Algorithms -- Numbers

Basic arithmetic

A basic decimal property:

The sum of any three single-digit number is at most two digits long

For expressing number $k$ with base $b$, we need $\lceil log_{b}(N+1) \rceil$ digits.

For binary multiplication, the left-shifting is just a quick way to multiply by the base.

There is another multiplying method, code as below:

function multiply(x,y){
    // Input: n-bit integers x and y, where y>=0;
    // Output: the product of them
    if y == 0: return 0;
    z = multiply(x, y/2); // here is the floor of y/2
    if y is even:
    return 2*z;
    else:
    return x+2*z;
    }

And division:

function divide(x,y){
// Output: The quotient and remainder of x divided by y
if x == 0: return (q,r) = (0,0)
(q,r) = divide( x/2, y );
q = 2*q; r = 2*r;
if x is odd: r=r+1
if r >= y: r = r-y, q = q+1;
return (q,r);

How to analyze this method?

Modular Arithmetic

Modular arithmetic is a system for dealing with restricted ranges of integers.

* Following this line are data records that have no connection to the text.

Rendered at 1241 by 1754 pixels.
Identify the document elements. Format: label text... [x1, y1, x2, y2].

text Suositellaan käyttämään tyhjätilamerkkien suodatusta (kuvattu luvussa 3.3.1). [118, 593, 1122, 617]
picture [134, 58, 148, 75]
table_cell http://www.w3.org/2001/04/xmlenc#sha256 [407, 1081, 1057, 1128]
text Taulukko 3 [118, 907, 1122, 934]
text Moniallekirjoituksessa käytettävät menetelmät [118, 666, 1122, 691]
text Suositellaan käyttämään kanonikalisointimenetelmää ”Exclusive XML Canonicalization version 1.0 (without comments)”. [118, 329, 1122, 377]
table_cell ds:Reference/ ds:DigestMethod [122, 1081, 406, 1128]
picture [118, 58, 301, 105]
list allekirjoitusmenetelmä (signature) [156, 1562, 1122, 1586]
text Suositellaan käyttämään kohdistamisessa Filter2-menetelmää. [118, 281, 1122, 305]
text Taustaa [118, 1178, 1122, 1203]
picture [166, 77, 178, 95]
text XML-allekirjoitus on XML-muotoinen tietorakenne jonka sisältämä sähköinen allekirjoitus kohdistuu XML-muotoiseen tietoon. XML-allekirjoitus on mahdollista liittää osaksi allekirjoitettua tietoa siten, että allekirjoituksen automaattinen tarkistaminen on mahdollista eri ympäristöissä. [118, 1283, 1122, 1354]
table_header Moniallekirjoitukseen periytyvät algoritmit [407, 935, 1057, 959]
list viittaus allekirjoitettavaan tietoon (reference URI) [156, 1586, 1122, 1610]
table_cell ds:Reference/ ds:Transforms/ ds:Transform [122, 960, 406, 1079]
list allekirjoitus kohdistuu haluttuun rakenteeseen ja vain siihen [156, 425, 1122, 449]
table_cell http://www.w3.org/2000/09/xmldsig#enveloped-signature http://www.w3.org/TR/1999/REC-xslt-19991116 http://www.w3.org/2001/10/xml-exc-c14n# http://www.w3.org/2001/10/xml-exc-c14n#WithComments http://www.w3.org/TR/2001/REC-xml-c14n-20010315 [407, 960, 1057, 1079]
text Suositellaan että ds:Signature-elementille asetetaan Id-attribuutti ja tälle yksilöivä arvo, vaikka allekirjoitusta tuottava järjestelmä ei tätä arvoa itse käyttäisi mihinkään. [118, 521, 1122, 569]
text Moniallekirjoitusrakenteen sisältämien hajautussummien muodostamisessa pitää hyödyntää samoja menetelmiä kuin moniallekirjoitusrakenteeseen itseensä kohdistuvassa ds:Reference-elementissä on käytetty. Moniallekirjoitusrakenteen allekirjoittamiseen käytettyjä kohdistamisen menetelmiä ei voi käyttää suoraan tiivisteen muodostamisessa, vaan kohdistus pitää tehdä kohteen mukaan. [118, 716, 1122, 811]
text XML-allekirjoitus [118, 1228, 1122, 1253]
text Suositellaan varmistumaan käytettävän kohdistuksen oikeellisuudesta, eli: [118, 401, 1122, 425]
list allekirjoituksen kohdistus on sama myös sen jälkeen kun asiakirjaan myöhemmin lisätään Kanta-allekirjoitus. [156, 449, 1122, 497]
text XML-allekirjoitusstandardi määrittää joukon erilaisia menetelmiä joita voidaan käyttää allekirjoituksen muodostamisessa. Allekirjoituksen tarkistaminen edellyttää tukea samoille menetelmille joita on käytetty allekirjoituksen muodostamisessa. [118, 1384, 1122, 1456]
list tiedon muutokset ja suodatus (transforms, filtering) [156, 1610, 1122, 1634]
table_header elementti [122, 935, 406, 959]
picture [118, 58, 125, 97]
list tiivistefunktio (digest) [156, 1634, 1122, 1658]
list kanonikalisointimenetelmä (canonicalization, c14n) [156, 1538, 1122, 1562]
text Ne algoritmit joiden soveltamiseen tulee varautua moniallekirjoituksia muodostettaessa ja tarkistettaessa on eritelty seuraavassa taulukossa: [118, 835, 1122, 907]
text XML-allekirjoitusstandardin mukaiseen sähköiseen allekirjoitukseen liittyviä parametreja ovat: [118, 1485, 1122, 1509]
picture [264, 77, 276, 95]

In fact, this provides a simpler way to think about "two's complement", namely, we use n bits to represent number in the range $[-2^{n-1}, 2^{n-1}-1]$:

Positive integers, in the range $[0, 2^{n-1}-1]$, are stored in regular binary with a leading bit of 0;
Negative integers, such as -x, with x in the range $[1, 2^{n-1}]$, are stored by first constructing x in binary, then flipping all the bits and finally adding 1. Then leading bit in this case is 1.

OK, how to think about it? Any number in the range $[-2^{n-1}, 2{n-1}-1]$ is stored modulo $2^n$.

Modular exponent

function modexp(x, y, N){
    //Output: x^y(mod N)
    if y == 0: return 1;
    z = modexp(x, y/2, N);
    if y is even: return z^2 mod N;
    else: return x*z^2 mod N;
}

How to understand this snippet of code? When we do y/2, if y is odd, it's apparent that we will lose during the floor operation. So we multiply it back with x in else statement.

gcd

Euclid's rule: if x>=y>0, then gcd(x, y) = gcd (x mod y, y)

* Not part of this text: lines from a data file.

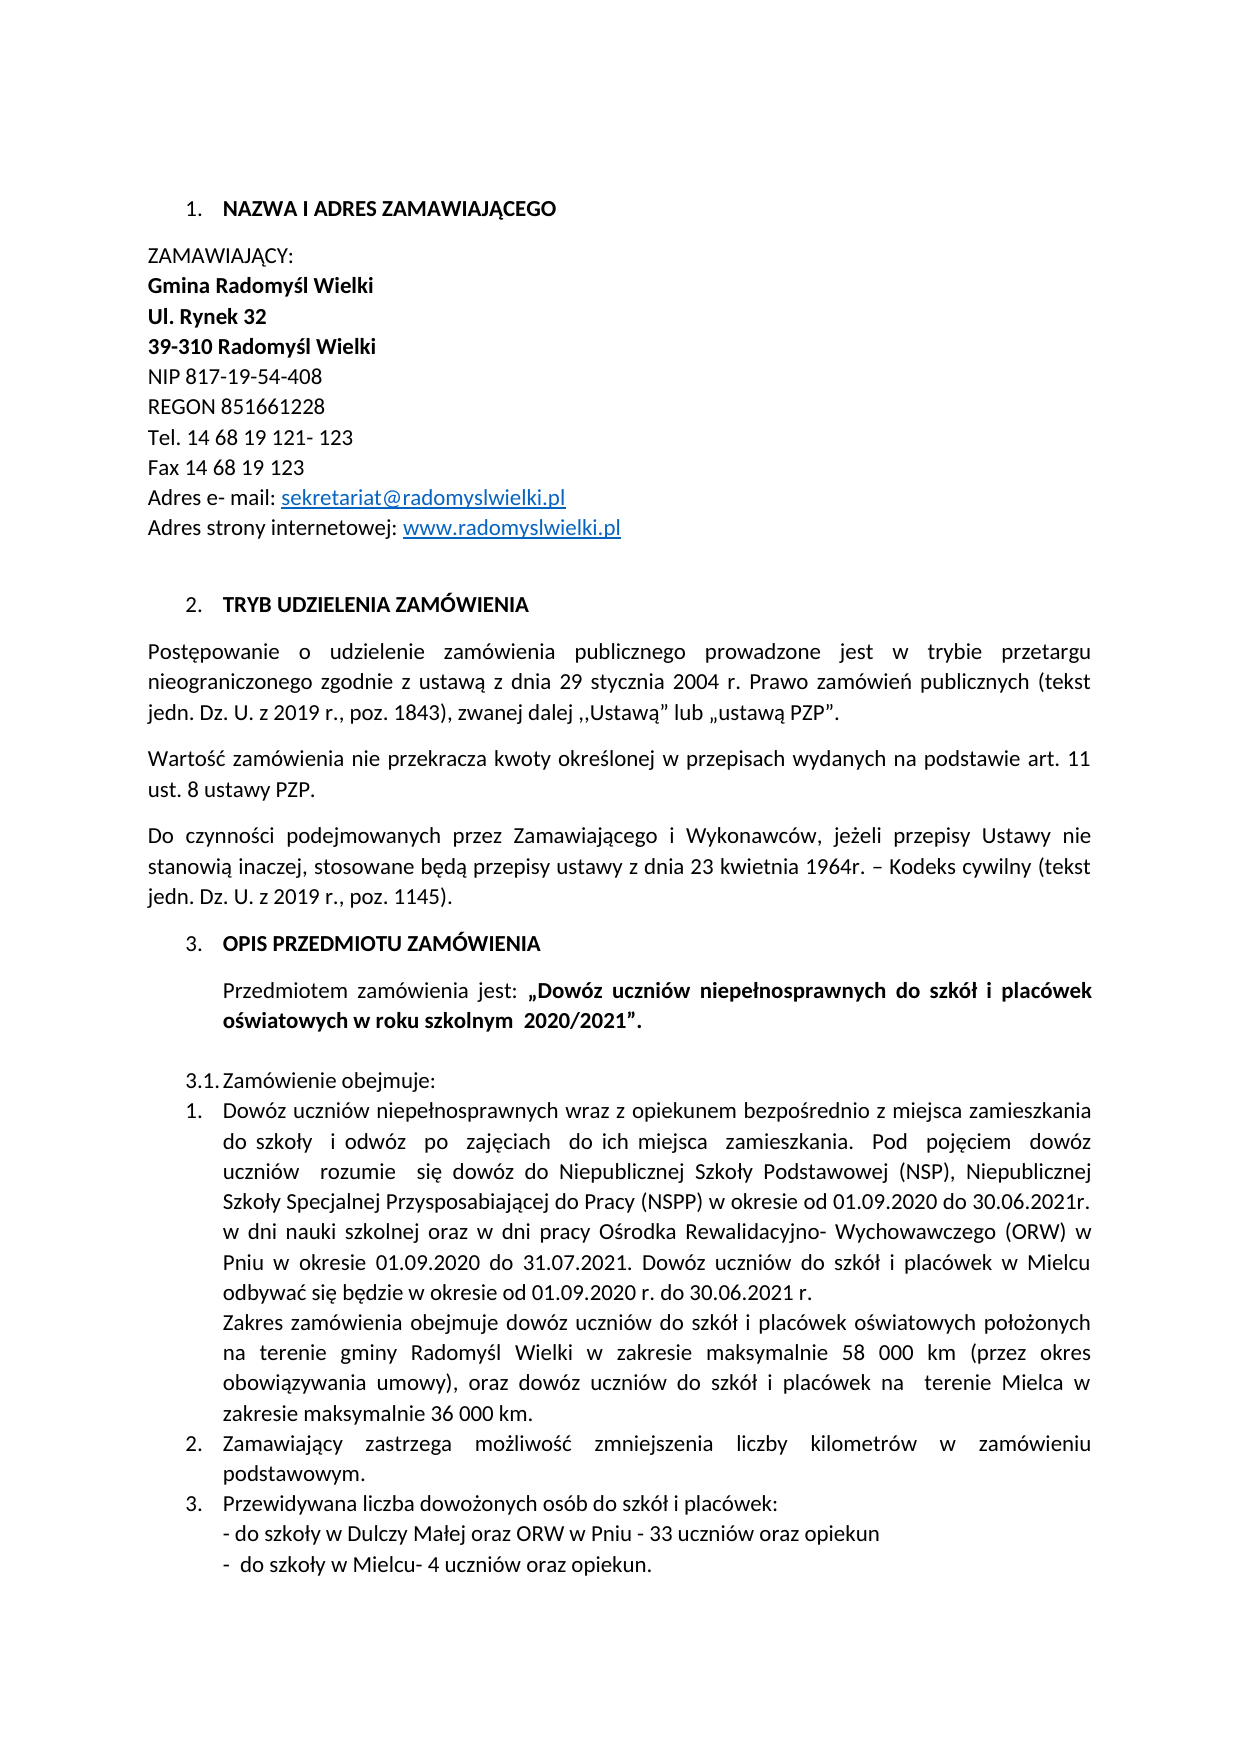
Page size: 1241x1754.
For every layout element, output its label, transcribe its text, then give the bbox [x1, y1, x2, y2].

list TRYB UDZIELENIA ZAMÓWIENIA [185, 590, 1093, 618]
text Adres strony internetowej: www.radomyslwielki.pl [148, 513, 1093, 541]
text Ul. Rynek 32 [148, 302, 1093, 330]
list Przewidywana liczba dowożonych osób do szkół i placówek: [185, 1489, 1093, 1517]
list NAZWA I ADRES ZAMAWIAJĄCEGO [185, 194, 1093, 222]
list Zakres zamówienia obejmuje dowóz uczniów do szkół i placówek oświatowych położonych na terenie gminy Radomyśl Wielki w zakresie maksymalnie 58 000 km (przez okres obowiązywania umowy), oraz dowóz uczniów do szkół i placówek na terenie Mielca w zakresie maksymalnie 36 000 km. [223, 1308, 1093, 1427]
text 39-310 Radomyśl Wielki [148, 332, 1093, 360]
list Przedmiotem zamówienia jest: „Dowóz uczniów niepełnosprawnych do szkół i placówek oświatowych w roku szkolnym 2020/2021”. [223, 976, 1093, 1034]
list - do szkoły w Mielcu- 4 uczniów oraz opiekun. [223, 1550, 1093, 1578]
text Adres e- mail: sekretariat@radomyslwielki.pl [148, 483, 1093, 511]
text Gmina Radomyśl Wielki [148, 272, 1093, 299]
list Dowóz uczniów niepełnosprawnych wraz z opiekunem bezpośrednio z miejsca zamieszkania do szkoły i odwóz po zajęciach do ich miejsca zamieszkania. Pod pojęciem dowóz uczniów rozumie się dowóz do Niepublicznej Szkoły Podstawowej (NSP), Niepublicznej Szkoły Specjalnej Przysposabiającej do Pracy (NSPP) w okresie od 01.09.2020 do 30.06.2021r. w dni nauki szkolnej oraz w dni pracy Ośrodka Rewalidacyjno- Wychowawczego (ORW) w Pniu w okresie 01.09.2020 do 31.07.2021. Dowóz uczniów do szkół i placówek w Mielcu odbywać się będzie w okresie od 01.09.2020 r. do 30.06.2021 r. [185, 1097, 1093, 1306]
text ZAMAWIAJĄCY: [148, 241, 1093, 269]
text Do czynności podejmowanych przez Zamawiającego i Wykonawców, jeżeli przepisy Ustawy nie stanowią inaczej, stosowane będą przepisy ustawy z dnia 23 kwietnia 1964r. – Kodeks cywilny (tekst jedn. Dz. U. z 2019 r., poz. 1145). [148, 822, 1093, 910]
text REGON 851661228 [148, 392, 1093, 420]
list Zamawiający zastrzega możliwość zmniejszenia liczby kilometrów w zamówieniu podstawowym. [185, 1429, 1093, 1487]
text Wartość zamówienia nie przekracza kwoty określonej w przepisach wydanych na podstawie art. 11 ust. 8 ustawy PZP. [148, 744, 1093, 803]
text NIP 817-19-54-408 [148, 362, 1093, 390]
text Postępowanie o udzielenie zamówienia publicznego prowadzone jest w trybie przetargu nieograniczonego zgodnie z ustawą z dnia 29 stycznia 2004 r. Prawo zamówień publicznych (tekst jedn. Dz. U. z 2019 r., poz. 1843), zwanej dalej ,,Ustawą” lub „ustawą PZP”. [148, 637, 1093, 726]
text Fax 14 68 19 123 [148, 453, 1093, 481]
list - do szkoły w Dulczy Małej oraz ORW w Pniu - 33 uczniów oraz opiekun [223, 1519, 1093, 1547]
text Zamówienie obejmuje: [185, 1066, 1093, 1094]
text Tel. 14 68 19 121- 123 [148, 423, 1093, 451]
list OPIS PRZEDMIOTU ZAMÓWIENIA [185, 929, 1093, 957]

A simple extension of Euclid's algorithm

function ex-Euclid(a,b){
    \\Output: Integers x, y, d s.t. d=gcd(a,b) and ax+by=d
    if b == 0: return (1, 0, a);
    (x', y', d) = ex-Euclid(b, a mod b);
    return (y', x' - a/b*y', d);
}

Modular division

We say $x$ is the multiplication inverse of $a$ modulo $N$ iff $ax \equiv 1 (mod N)$

Primality Testing

Fermat's little theorem: if p is prime, then $\forall 1 \leq a < p$, $a^{p-1} \equiv 1 (mod p)$

An algorithm for testing primality, with low error probability.

function primality2(N){
Pick positive integers a1, a2, ..., ak at random;
if ai^(N-1) \equiv 1 (mod N) for all i = 1, 2, ..., l: return yes;
else: return  no;
}

Generating random primes

Pick a random n-bit number N
Run a primality test on N
If it passed the test, output it; else repeat the process

Private-Key Schemes

The function of encoding is invertible, or have a inverse function for decoding.

One time pad -- use exclusive-or bewteen the message and key, we get cipher-text; And for Bob, he can use another time exclusive-or between the cipher-text and key to restore the plain-text.

AES (Advanced Encryption Standard) -- can use a constant key which has a fixed size, such as 128 bit, and specify a bijection from same-size string to another same-size string.

RSA

Bob chooses his public key adn secret key.
- He starts picking two large, n-bit random primes p and q
- His public key is (N,e) where N = pq and e is a 2n-bit number relatively prime to (p-1)(q-1).
- Determine d, the inverse of e modulo (p-1)(q-1). And d is secret key
Alice send message x to Bob
- She use public key to send him y=(x^e mod N)
- Bob decodes the message by computing y^d mod N

The security of RSA depends on: Given N, e, and y=x^e mod N, it is computationally intractable to determine x

Hashing

Hashing is a very useful method of storing data items in a table so as to support insertions, deletions and queries.

With hashing, we can almost achieve linear time consumption efficiency with linear space consumption, compared to direct mapping and link table.

The hash function is used to assign the entries to positions on hash table, or assign x to h(x).

Apparently, we need randomization to deal with the unpredictable behaviour of distribution.

So we have: For any two items, the probability these items collide is 1/n if the hash function is randomly drawn from a universal family.